7. The preparation method according to claim 1, characterized in that, The pre-firing temperature is 200-400℃, and the time is 2-4 hours.
8. The preparation method according to claim 1, characterized in that, The temperature of the first sintering is 750-900℃, and the time is 8-24h.
9. The preparation method according to claim 1, characterized in that, The secondary sintering temperature is 900-1200℃, and the time is 1-3 hours.
10. The preparation method according to claim 1, characterized in that, The time for introducing the carbon source gas in step (2) is 5-50 minutes.
11. The preparation method according to claim 1, characterized in that, The flow rate of the carbon source gas introduced in step (2) is 1-30 sccm.
12. The preparation method according to claim 1, characterized in that, The carbon source gas in step (2) includes methane and / or acetylene.
13. The preparation method according to claim 1, characterized in that, The molar ratio of the precursor, lithium source and phosphorus source in step (1) is 1:(1.01-1.1):
1.
14. The preparation method according to claim 1, characterized in that, The doped metal ion in step (1) is Zr 4+ .
15. The preparation method according to claim 1, characterized in that, The precursor in step (1) is prepared by the following method: A mixed iron source, manganese source, and complexing agent are used to adjust the pH of the system.

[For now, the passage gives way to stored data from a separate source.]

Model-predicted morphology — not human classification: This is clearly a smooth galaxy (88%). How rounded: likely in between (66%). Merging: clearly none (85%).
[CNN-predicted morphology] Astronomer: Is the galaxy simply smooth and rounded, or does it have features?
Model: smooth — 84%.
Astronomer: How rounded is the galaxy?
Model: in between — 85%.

Then, a dopant source is added to carry out a co-precipitation reaction to obtain the precursor.
16. The preparation method according to claim 15, characterized in that, Antioxidants were also added to the system.
17. The preparation method according to claim 16, characterized in that, The antioxidants include citric acid.

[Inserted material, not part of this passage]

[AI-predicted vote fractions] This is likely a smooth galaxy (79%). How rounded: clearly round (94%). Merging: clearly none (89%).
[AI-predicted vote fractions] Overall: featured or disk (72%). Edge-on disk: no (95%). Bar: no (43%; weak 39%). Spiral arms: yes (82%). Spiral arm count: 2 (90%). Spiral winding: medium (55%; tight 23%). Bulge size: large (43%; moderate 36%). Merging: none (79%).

18. The preparation method according to claim 15, characterized in that, The complexing agent includes ammonium oxalate.
19. The preparation method according to claim 15, characterized in that, The pH of the system was adjusted to 2-3.
20. The preparation method according to claim 15, characterized in that, The pH of the system is adjusted using ammonia and / or sulfuric acid.

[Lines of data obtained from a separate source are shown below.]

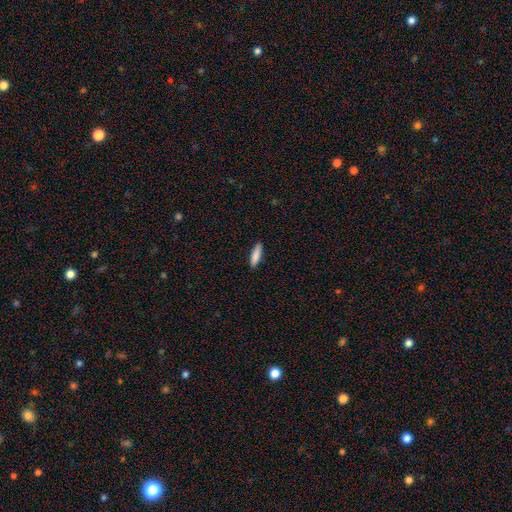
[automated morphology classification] Smooth or featured? smooth (86%)
How rounded? cigar-shaped (62%)
Merging? none (89%)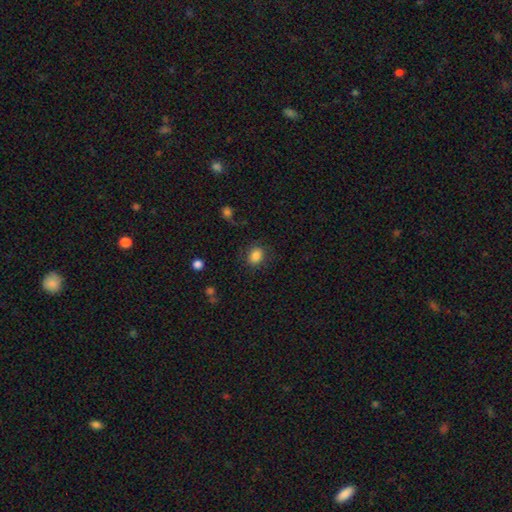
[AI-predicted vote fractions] smooth-or-featured: smooth: 85% | star or artifact: 9% | featured or disk: 5%
  how-rounded: in between: 55% | round: 44% | cigar-shaped: 1%
  merging: none: 81% | minor disturbance: 12% | major disturbance: 5% | merger: 2%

21. The preparation method according to claim 15, characterized in that, The coprecipitation reaction is carried out at a temperature of 40-60℃ for 4-6 hours.
22. The preparation method according to claim 1, characterized in that, The preparation method includes the following steps: (1) Mix iron source, manganese source, complexing agent and antioxidant, then adjust the pH of the system to 2-3 with ammonia and / or sulfuric acid, then add dopant source, and carry out co-precipitation reaction at 40-60℃ for 4-6h to obtain precursor. Mix precursor, lithium source and phosphorus source in a molar ratio of 1:(1.01-1.1):1 to obtain mixture; The precursor is a co-precipitation product of iron and manganese, and includes doped metal ions. (2) In a protective gas, the mixture described in step (1) is pre-fired at 200-400℃ for 2-4 hours, sintered once at 750-900℃ for 8-24 hours, and then carbon source gas is introduced at a flow rate of 1-30 sccm and kept at the temperature for 5-50 minutes. Then, it is kept at the temperature under the protective gas for 1-3 hours, and then sintered again at 900-1200℃ for 1-3 hours. Then, carbon source gas is introduced at a flow rate of 1-30 sccm and kept at the temperature for 5-50 minutes. Then, it is kept at the temperature under the protective gas for 1-3 hours to obtain the graphene-coated lithium manganese iron phosphate.
23. A graphene-coated lithium manganese iron phosphate, characterized in that, The graphene-coated lithium manganese iron phosphate is prepared by the preparation method described in any one of claims 1-22.
24. A lithium-ion battery, characterized in that, The lithium-ion battery includes the graphene-coated lithium manganese iron phosphate as described in claim 23.